Monday, May 14, 2007

The Abu El-Haj controversy continues An alert reader sends along a link to this article: Bulldozer archaeology?

The notion of bulldozer archaeology is so shocking largely because the classic image of archaeologists at work is one of painstaking care, precision and slowness: the earth delicately probed with hand-held trowels, soil gently cleaned from each find with brushes, every stage of the excavation carefully recorded with notes, drawings and photography. As an arena of human activity an archaeological dig would seem to be conceptually closer to an operating theatre than to a construction or demolition site.
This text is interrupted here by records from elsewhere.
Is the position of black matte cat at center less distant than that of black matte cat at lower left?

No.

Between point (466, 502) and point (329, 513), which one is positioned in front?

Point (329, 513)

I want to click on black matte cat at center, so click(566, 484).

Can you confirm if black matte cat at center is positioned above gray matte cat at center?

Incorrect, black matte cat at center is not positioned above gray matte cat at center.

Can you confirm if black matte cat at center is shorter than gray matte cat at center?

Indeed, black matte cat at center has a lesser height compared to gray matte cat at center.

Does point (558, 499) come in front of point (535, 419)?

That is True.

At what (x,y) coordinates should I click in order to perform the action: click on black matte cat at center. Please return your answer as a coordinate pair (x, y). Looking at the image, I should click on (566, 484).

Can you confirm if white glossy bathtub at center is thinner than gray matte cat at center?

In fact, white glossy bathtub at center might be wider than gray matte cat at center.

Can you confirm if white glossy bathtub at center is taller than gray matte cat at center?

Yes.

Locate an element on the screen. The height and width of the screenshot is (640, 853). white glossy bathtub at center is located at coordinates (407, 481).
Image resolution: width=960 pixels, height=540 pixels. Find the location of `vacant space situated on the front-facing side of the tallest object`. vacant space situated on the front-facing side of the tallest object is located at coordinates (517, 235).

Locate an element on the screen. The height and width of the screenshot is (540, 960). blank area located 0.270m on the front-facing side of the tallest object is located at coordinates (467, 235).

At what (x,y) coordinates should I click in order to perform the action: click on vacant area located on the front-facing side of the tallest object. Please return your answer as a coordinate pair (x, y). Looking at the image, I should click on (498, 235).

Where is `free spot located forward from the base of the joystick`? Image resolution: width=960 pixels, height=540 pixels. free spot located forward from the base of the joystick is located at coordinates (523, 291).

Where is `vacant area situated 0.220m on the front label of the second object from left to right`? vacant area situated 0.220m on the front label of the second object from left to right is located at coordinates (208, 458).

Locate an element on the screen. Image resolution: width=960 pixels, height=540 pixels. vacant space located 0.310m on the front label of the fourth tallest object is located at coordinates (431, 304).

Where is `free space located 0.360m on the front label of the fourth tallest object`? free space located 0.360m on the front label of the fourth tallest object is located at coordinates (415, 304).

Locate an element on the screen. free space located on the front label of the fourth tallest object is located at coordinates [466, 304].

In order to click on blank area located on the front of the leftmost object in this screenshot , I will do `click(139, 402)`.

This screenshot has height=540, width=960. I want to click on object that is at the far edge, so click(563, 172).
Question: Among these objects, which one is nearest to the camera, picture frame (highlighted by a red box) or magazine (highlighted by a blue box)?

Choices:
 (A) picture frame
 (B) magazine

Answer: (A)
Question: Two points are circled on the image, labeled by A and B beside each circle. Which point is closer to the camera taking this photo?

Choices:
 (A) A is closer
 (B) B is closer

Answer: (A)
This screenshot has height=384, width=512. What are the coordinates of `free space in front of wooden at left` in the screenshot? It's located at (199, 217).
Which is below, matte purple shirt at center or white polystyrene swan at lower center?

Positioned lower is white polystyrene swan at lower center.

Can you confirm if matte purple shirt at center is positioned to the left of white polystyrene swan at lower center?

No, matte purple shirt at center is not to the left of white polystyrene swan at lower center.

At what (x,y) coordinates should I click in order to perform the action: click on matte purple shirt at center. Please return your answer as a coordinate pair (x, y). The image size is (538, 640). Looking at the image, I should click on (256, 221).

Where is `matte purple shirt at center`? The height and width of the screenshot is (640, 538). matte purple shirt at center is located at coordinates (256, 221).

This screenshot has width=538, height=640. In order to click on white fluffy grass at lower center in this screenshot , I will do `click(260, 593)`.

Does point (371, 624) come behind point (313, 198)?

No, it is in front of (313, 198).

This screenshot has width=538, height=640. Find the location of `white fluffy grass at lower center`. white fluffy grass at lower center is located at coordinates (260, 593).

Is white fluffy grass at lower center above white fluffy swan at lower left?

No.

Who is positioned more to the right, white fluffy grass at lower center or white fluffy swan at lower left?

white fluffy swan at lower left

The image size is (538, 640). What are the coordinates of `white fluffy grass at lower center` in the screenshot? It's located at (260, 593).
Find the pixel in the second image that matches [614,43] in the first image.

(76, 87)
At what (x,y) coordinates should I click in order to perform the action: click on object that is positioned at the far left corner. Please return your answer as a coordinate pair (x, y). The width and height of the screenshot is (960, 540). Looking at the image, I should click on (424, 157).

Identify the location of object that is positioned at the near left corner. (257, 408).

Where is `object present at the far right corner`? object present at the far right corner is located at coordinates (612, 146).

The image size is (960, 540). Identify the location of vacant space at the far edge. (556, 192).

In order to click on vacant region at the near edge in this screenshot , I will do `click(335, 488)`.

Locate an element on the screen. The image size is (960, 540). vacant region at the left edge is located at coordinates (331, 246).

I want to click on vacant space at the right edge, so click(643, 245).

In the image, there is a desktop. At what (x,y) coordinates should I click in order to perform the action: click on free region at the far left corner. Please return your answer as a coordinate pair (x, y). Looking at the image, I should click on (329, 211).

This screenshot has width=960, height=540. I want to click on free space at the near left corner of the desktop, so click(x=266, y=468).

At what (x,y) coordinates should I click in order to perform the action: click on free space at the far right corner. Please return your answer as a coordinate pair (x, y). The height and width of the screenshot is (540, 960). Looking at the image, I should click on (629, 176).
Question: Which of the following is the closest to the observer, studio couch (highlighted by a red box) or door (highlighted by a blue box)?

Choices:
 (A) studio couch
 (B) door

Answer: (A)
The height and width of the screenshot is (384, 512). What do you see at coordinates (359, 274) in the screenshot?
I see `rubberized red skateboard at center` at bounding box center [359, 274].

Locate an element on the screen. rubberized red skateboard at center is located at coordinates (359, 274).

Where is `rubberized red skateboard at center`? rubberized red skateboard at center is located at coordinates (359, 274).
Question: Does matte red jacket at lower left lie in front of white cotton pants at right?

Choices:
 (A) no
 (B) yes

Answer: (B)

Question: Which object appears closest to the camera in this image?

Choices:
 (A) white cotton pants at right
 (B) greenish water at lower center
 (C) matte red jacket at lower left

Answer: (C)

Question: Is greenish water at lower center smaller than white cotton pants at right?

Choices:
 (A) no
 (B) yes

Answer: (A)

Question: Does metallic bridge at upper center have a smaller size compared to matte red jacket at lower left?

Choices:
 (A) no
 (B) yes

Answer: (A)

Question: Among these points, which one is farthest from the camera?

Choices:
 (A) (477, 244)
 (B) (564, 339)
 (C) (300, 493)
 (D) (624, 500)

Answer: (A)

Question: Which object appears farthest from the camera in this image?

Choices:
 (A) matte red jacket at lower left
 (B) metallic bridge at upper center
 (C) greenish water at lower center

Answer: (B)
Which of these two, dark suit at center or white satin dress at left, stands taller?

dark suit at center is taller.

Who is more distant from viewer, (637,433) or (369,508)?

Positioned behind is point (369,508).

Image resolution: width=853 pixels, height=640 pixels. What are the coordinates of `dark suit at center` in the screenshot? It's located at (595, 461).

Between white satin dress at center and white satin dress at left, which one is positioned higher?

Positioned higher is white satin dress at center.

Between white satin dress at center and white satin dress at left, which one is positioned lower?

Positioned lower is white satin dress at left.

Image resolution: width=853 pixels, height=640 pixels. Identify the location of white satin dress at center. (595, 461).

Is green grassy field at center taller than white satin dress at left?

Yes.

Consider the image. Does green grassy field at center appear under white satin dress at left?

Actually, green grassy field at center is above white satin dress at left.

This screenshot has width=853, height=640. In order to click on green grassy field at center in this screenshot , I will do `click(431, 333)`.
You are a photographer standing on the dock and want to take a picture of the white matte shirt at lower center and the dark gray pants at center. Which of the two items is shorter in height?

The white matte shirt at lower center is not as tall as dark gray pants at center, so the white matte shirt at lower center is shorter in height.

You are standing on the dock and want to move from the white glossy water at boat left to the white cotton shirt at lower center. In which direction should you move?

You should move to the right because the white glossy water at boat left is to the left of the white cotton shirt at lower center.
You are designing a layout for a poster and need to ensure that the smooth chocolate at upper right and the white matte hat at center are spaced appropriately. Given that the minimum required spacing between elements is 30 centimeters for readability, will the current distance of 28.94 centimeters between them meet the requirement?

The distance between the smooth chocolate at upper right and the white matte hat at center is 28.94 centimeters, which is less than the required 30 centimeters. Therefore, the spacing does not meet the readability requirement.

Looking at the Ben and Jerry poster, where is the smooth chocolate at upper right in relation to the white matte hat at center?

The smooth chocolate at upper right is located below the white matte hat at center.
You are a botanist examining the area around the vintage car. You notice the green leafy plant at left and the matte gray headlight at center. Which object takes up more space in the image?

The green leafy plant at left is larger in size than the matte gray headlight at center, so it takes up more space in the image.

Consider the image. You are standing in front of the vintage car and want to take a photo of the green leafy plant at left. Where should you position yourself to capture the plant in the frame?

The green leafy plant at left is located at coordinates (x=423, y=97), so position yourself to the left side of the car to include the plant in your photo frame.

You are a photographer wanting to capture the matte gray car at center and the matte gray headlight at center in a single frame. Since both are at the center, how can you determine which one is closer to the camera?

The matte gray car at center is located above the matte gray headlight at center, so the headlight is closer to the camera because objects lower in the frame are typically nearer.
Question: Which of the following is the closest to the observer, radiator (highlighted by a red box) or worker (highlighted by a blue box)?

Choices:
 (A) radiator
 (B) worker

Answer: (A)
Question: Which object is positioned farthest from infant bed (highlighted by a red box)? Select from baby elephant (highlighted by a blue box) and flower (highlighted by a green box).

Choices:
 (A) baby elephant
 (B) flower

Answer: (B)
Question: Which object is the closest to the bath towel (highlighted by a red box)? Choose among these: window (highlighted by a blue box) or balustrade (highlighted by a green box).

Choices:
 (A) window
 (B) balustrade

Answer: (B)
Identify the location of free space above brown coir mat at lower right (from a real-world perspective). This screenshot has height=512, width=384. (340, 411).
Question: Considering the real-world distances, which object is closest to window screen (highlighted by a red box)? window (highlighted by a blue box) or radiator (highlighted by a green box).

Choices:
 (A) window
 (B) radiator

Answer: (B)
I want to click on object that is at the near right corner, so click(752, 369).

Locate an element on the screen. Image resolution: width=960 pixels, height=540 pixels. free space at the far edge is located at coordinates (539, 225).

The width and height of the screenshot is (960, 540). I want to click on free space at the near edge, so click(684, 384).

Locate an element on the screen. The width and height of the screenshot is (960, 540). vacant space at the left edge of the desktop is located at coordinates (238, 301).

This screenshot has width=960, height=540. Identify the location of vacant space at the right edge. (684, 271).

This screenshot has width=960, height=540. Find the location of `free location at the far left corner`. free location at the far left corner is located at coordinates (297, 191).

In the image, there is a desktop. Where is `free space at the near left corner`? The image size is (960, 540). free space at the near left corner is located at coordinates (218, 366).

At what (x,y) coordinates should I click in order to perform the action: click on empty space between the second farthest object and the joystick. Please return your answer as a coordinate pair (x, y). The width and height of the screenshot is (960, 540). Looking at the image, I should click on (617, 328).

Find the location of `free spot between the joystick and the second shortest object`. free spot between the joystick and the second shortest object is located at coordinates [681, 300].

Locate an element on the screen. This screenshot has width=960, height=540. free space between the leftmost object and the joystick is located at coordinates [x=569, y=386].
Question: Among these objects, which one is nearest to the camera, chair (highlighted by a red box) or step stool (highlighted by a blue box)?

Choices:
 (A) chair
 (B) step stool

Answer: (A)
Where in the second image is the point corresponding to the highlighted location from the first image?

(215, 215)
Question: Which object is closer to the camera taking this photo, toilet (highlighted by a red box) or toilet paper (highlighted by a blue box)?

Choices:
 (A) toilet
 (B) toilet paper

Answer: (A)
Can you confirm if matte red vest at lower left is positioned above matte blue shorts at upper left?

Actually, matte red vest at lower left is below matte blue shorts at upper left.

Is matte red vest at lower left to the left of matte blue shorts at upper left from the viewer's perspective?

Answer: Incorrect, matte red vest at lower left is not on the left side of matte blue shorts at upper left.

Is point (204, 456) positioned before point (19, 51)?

Yet large-scale as well as small-scale operations have their place in archaeology, and the carefully planned archaeological use of mechanized earth moving techniques, including bulldozing, is an established and accepted practice.

It's largely critical of Abu El-Haj. It provides a plausible explanation of the whole bulldozer controversy, which seemed kinda hinky to me from the start, being a 3rd-party report in the first place. Harrington provides this quote by David Usshiskin on the origin of the Bulldozer Incident:
I believe the use of a JCB to determine the line of the rock-cut Iron Age moat was justified. It was essential to establish the size of the Iron Age enclosure in order to understand properly the site … A JCB with a long arm working delicately under archaeological supervision was the right solution: it can do useful work without damaging ancient remains, and I believe that this was the case here.

I think I mentioned in previous posts on this that large earth-moving equipment is not unknown archaeologically, though not often used for obvious reasons. It could feasibly start an urban legend of heinous archaeologists ripping up valuable archaeological remains. But, you know, that's the danger when you throw out "I heard from someone that. . . ." as part of an academic treatise.